Lavrov menyampaikan penegasan tersebut saat menjawab pertanyaan terkait kemungkinan Dewan Perdamaian menjadi alternatif pengganti PBB dalam menyelesaikan konflik di Gaza.
"Tidak. Ini cerita yang berbeda," ungkapnya saat memberikan tanggapan.
Kritik Rusia terhadap AS dan Dewan Perdamaian
Lavrov menilai Amerika Serikat tidak menyukai keberadaan PBB, tanpa memandang afiliasi politik pemerintah yang sedang berkuasa.
Menurutnya, mekanisme di PBB mengharuskan adanya kompromi dan pendekatan persuasif, sesuatu yang dianggap tidak sesuai dengan pendekatan AS.
"Mereka ingin agar mekanisme itu menyerupai dewan perdamaian. Mereka akan berkata, 'Kami akan mengelolanya,' mereka akan memutuskan, dan Anda berkumpul di sana dan mencari solusi," ia mengungkapkan.
Dewan Perdamaian sendiri diumumkan oleh Donald Trump pada Januari, dengan mengundang pemimpin dari sekitar 50 negara untuk bergabung dalam forum tersebut.
Dukungan Dana dari Rusia dan Posisi Putin
Presiden Rusia, Vladimir Putin, menyatakan kesiapan negaranya untuk mendukung Dewan Perdamaian dengan dana sebesar 1 miliar dolar AS, atau sekitar Rp17 triliun.
Dana tersebut berasal dari aset Rusia yang sebelumnya dibekukan oleh pemerintah AS.
"Kita bisa mentransfer 1 miliar dolar AS dari aset Rusia yang dibekukan di bawah pemerintahan AS sebelumnya ke Dewan Perdamaian," ungkap Putin dalam pertemuan dengan anggota tetap Dewan Keamanan Rusia pada Rabu, 21 Januari.

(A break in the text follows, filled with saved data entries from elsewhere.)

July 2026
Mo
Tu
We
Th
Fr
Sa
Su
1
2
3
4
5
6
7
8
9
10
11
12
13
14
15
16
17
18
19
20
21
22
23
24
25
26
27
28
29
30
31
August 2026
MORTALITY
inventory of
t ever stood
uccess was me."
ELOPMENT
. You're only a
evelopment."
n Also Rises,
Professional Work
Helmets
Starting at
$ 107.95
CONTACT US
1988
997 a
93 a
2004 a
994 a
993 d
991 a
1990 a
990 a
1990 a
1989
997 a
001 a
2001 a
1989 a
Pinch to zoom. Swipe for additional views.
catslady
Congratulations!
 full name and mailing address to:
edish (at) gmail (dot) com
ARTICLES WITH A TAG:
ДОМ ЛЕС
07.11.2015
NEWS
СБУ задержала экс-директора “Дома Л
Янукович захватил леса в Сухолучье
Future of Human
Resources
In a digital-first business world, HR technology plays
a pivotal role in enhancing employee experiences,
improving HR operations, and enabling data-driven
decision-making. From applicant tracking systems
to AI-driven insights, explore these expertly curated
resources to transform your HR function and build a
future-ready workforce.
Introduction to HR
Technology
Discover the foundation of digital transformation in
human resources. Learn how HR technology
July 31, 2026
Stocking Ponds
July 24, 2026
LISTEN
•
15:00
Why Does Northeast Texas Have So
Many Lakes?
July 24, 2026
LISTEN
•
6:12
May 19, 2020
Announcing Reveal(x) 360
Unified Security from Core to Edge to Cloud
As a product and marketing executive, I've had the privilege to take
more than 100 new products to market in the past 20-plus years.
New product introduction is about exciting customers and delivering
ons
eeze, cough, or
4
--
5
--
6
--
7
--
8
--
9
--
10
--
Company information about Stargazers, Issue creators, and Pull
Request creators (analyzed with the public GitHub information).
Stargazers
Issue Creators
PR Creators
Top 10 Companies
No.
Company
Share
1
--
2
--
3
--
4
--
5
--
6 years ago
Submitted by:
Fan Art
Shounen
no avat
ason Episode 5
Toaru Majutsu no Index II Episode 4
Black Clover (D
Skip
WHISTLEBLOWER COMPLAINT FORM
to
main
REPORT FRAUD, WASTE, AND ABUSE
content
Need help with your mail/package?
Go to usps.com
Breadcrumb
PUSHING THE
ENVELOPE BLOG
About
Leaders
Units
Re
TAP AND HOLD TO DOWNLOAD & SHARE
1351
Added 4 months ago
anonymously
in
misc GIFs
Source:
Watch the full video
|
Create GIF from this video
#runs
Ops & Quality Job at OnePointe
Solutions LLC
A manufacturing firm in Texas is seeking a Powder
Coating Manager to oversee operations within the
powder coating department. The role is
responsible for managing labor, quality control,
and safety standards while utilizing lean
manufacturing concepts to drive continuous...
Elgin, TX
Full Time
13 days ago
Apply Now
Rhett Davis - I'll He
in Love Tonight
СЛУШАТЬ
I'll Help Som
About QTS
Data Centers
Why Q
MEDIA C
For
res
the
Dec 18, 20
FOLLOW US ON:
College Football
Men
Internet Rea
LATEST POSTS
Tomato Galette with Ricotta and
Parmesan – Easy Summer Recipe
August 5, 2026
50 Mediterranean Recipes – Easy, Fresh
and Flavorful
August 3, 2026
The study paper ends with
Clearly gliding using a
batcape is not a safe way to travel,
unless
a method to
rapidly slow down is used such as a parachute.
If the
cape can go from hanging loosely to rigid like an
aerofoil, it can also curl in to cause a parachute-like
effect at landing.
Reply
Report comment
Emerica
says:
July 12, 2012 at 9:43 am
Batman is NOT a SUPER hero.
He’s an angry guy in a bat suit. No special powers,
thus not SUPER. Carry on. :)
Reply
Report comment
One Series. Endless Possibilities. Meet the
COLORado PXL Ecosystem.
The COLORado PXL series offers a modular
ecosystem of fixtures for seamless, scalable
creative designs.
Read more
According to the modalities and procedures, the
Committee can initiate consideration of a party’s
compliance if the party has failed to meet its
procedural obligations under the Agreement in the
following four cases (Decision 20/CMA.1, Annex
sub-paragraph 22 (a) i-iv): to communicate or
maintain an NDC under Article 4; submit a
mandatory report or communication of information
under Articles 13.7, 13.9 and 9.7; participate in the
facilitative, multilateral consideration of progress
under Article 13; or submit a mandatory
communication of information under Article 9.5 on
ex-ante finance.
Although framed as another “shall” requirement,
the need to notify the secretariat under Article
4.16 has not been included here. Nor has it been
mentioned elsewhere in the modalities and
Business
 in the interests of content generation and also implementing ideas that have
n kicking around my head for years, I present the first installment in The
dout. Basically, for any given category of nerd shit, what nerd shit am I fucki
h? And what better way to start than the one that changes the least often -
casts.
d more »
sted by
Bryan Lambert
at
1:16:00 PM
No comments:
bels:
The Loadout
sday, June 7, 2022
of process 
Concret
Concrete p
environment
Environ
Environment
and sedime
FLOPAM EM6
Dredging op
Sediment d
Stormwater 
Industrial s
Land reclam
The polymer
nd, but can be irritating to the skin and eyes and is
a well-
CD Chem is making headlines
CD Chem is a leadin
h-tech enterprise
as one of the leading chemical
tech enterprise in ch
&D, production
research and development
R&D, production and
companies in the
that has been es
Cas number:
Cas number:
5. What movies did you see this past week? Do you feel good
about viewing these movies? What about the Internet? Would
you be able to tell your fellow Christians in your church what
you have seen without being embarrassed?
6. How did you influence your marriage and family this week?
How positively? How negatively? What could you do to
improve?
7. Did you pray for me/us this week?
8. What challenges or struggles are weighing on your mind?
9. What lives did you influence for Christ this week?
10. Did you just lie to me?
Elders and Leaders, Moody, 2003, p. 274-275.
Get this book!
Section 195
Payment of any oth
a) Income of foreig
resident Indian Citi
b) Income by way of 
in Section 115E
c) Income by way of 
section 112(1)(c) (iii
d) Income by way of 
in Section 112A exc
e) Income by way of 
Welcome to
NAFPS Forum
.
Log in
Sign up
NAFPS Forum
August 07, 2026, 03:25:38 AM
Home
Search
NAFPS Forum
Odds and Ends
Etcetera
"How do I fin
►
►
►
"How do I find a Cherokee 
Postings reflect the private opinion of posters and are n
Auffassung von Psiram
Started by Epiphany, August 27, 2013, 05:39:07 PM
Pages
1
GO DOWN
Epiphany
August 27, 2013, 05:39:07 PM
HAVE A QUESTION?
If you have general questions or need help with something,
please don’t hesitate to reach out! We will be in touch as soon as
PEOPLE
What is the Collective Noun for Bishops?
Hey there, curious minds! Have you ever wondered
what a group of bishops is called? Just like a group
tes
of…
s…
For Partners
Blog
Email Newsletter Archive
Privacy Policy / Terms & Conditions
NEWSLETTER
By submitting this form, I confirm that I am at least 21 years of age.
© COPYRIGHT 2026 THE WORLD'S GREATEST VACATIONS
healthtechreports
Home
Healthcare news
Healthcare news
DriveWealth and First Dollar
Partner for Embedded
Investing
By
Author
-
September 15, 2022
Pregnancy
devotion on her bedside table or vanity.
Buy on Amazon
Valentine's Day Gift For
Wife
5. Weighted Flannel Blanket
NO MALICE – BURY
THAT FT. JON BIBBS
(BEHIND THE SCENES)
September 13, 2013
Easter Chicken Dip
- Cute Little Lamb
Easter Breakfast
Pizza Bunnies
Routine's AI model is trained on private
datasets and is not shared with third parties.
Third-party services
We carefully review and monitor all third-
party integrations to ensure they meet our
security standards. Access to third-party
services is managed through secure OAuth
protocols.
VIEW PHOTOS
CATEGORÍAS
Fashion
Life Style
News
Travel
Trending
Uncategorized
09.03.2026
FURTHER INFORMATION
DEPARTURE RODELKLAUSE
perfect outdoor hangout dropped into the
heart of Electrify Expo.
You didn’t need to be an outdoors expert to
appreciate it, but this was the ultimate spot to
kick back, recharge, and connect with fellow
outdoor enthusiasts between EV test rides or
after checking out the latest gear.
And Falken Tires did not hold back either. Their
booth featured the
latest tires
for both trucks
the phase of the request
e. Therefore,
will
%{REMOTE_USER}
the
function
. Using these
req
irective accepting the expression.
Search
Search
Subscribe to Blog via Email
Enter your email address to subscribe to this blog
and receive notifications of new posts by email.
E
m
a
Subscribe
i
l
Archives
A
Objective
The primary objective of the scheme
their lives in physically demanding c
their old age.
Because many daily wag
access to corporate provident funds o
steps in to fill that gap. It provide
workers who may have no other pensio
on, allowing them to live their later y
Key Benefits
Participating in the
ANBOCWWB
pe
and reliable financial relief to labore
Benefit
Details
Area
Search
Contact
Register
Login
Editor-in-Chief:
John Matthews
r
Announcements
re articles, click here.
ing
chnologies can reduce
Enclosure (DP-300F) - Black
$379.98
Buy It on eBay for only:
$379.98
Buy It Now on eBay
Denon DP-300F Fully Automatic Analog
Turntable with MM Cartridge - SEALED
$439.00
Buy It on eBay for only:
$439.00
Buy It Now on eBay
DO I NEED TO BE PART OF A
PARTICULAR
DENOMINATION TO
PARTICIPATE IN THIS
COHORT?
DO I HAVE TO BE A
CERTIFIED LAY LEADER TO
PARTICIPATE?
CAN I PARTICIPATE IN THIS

Putin menambahkan bahwa Rusia akan mempertimbangkan bergabung dalam Dewan Perdamaian setelah dokumen-dokumen terkait ditinjau oleh Kementerian Luar Negeri.
Rusia juga akan berkonsultasi dengan mitra-mitra strategisnya sebelum mengambil keputusan akhir.
Putin menegaskan komitmen negaranya terhadap stabilitas internasional.
"Rusia selalu mendukung dan akan terus mendukung setiap upaya untuk memperkuat stabilitas internasional," pungkasnya.